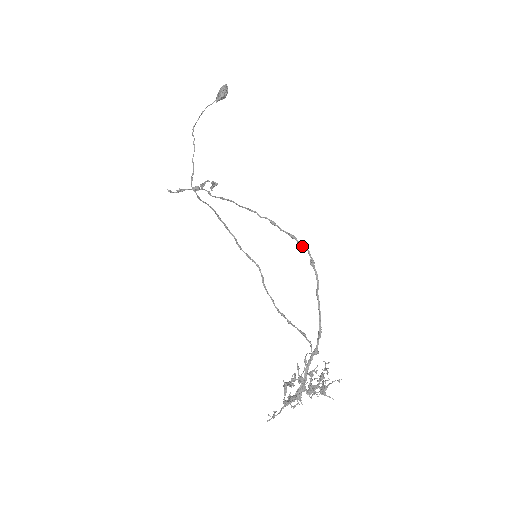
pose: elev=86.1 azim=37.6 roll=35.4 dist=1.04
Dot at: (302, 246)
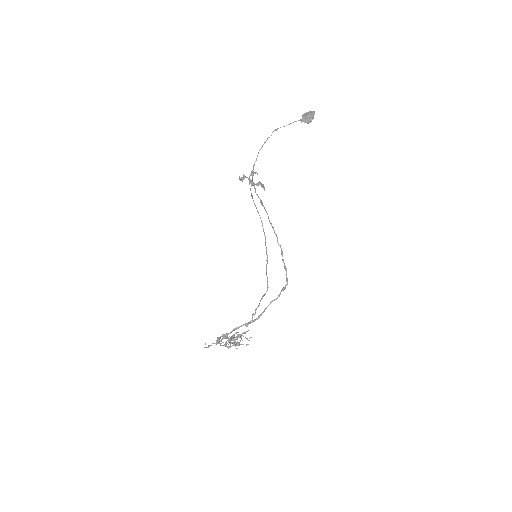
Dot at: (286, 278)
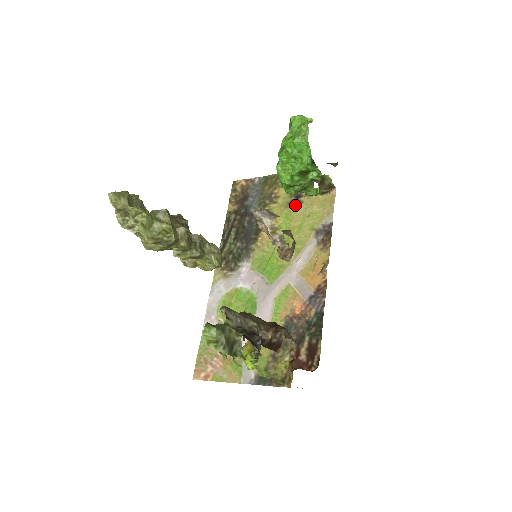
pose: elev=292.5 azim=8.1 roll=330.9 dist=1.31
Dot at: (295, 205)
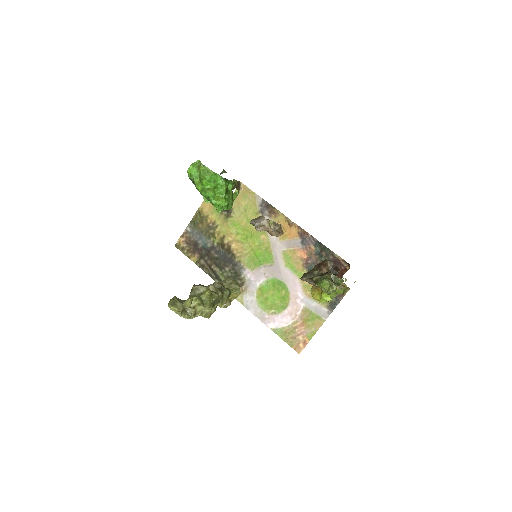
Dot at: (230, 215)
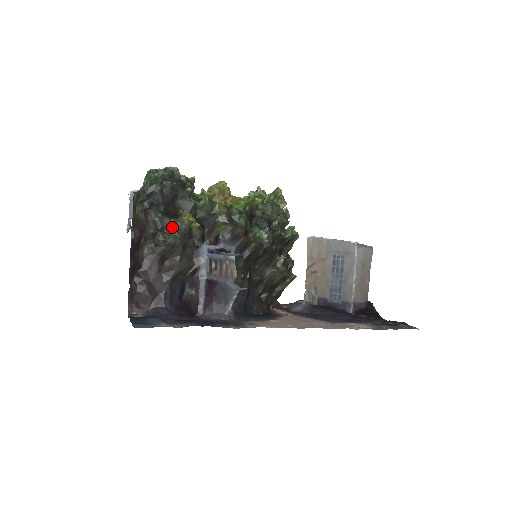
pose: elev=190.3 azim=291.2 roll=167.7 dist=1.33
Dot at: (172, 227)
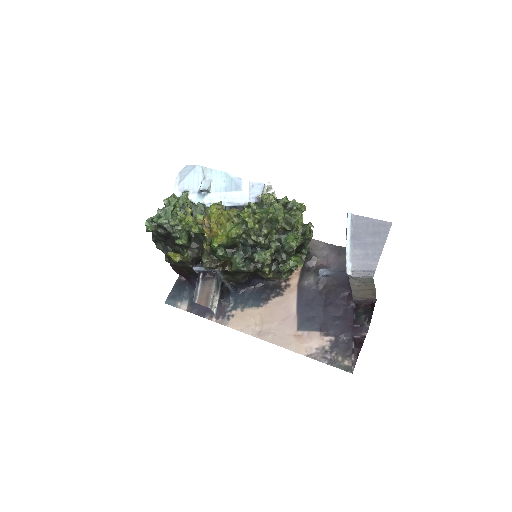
● ● ● ● ●
▶ Set problem:
Rewrite all the records, replacing "dist" with "distance" and keeping everything else the same. Leave the pictures out of your answer.

▶ Written answer:
pose: elev=86.1 azim=37.6 roll=35.4 distance=1.04
Dot at: (302, 246)
Dot at: (286, 278)
pose: elev=292.5 azim=8.1 roll=330.9 distance=1.31
Dot at: (295, 205)
Dot at: (230, 215)
pose: elev=190.3 azim=291.2 roll=167.7 distance=1.33
Dot at: (172, 227)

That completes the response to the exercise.